Passive Writing

The passive voice confines actions lively and emphatic in life to tame expressions in writing. We should avoid the following  passive voice gremlins: “there is”, “could be”, “would be”, “there were”, “the reason he”, “it was”, “that are”, “that she/he had”, “always be”, “may (sometimes) be”, and “was that”.

Passive language is insipid, weakens writing, waters down the power of words and ideas, and shows a noncommittal attitude to writing. It is also arthritic to communication. Take note, for instance, of an example William Strunk gives in his little book: “It was not long before she was very sorry that she had said what she had”. Strunk’s suggestion: “She soon repented her words”. (William Strunk and EB White, The Elements of Style, page 19)

Some sparing use of the passive voice is necessary in formal writing, but writers who develop the active voice draw the modern reader to what they write, through their bold, direct, and vigorous words.

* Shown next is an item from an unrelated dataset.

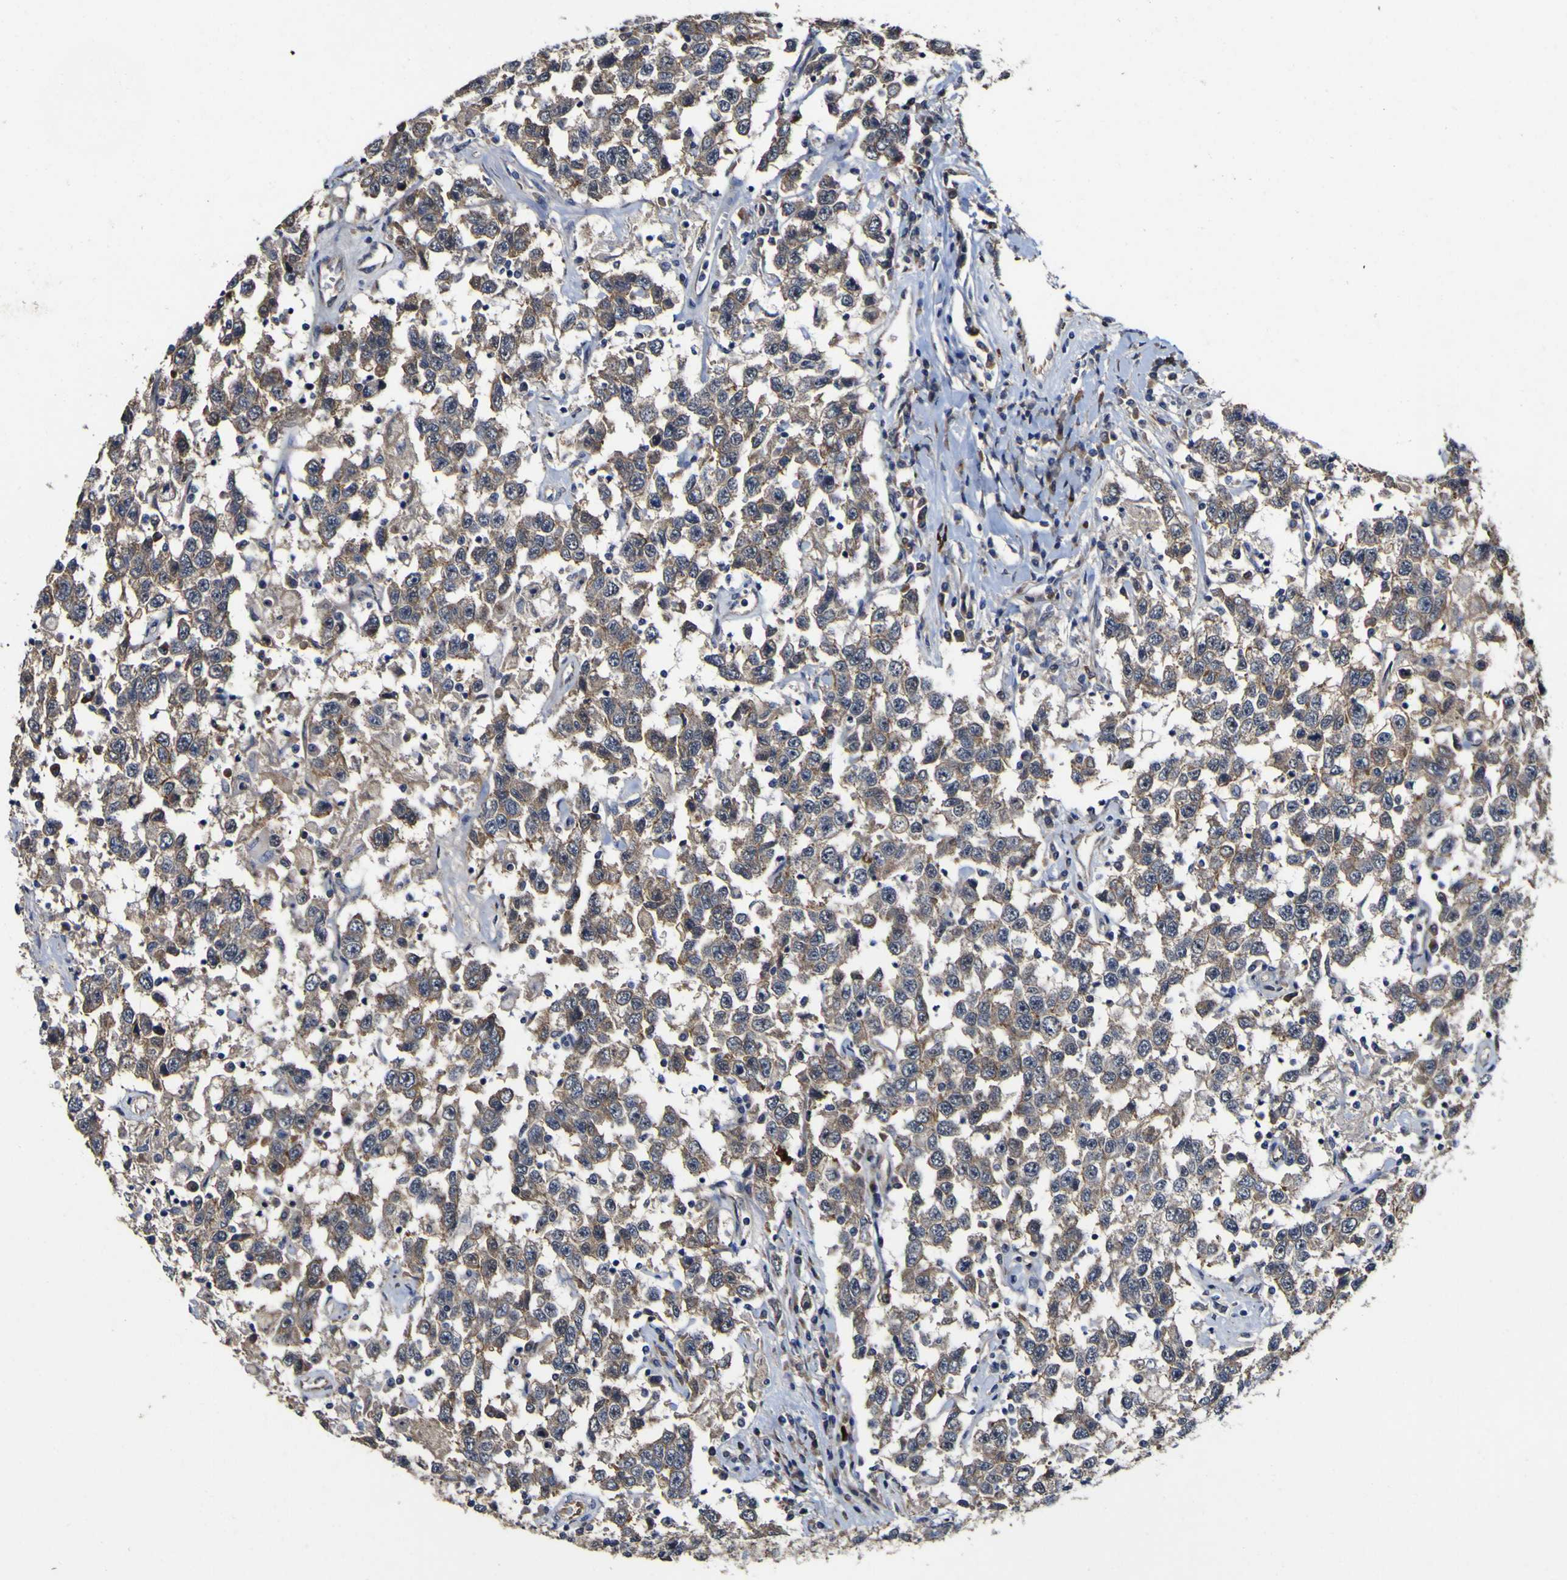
{"staining": {"intensity": "moderate", "quantity": ">75%", "location": "cytoplasmic/membranous"}, "tissue": "testis cancer", "cell_type": "Tumor cells", "image_type": "cancer", "snomed": [{"axis": "morphology", "description": "Seminoma, NOS"}, {"axis": "topography", "description": "Testis"}], "caption": "Protein analysis of testis seminoma tissue reveals moderate cytoplasmic/membranous positivity in about >75% of tumor cells. The staining is performed using DAB (3,3'-diaminobenzidine) brown chromogen to label protein expression. The nuclei are counter-stained blue using hematoxylin.", "gene": "CCL2", "patient": {"sex": "male", "age": 41}}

Some examples from a recent edit:

Example 1

“By applying his solution to her problem a further question is raised” – My suggestion: “His solution to her problem raises a new question”. The restructure kills the hidden verb (raise), and the unnecessary verb (apply), as well as removes the passive language (from “is raised” to “raises). “New” replaces the formal and confusing “further”.

Example 2

“Can the question of sexual differences be properly posed without the occurrence of marginalization?” – My suggestion: “Can sexual difference occur without marginalization?” The sentence has two instances of passive language, and one hidden verb. I replace “can the question of” with “can”, remove the padded wrong verb “pose” (“be properly posed”), and clarify the hidden verb “occur”. (refer the article on hidden verbs: http://www.defleuriot.com/writing-tutorial-hidden-or-wrong-verbs/)

Example 3

“Inquiry and intrigue is drawn by the application of loving to reveal the essence of a human being” – My suggestion: “Love draws inquiry, intrigue, and reveals the human”. The restructured sentence removes the formal “the essence of”, the excess “by the application of”, the clunky “being”, and replaces the passive “is drawn”.

Example 4

“To think that because something is written in the past that it has to be put in the past tense is wrong” – My suggestion:  “It is wrong to always write about past events in the past tense.” The restructured sentence removes the excess “to think that because something”, the extra three verbs “that it has to be put“, and replaces the passive “is written”.

Do not freak out if it always feels like others write your ideas better. Remember this: they probably give the idea a little more thought than you do; a little more thought is all it takes! We can say one thing in a hundred different ways, but our uniqueness, our experience, our personality, and the emotion we feel about what we write is what makes it ours. Good writers remember the rules, AND let their inner instincts guide them through a sentence or paragraph.

“Spotting the passive” is a fun exercise around the dinner table also…

Write with your heart and with an audience in mind.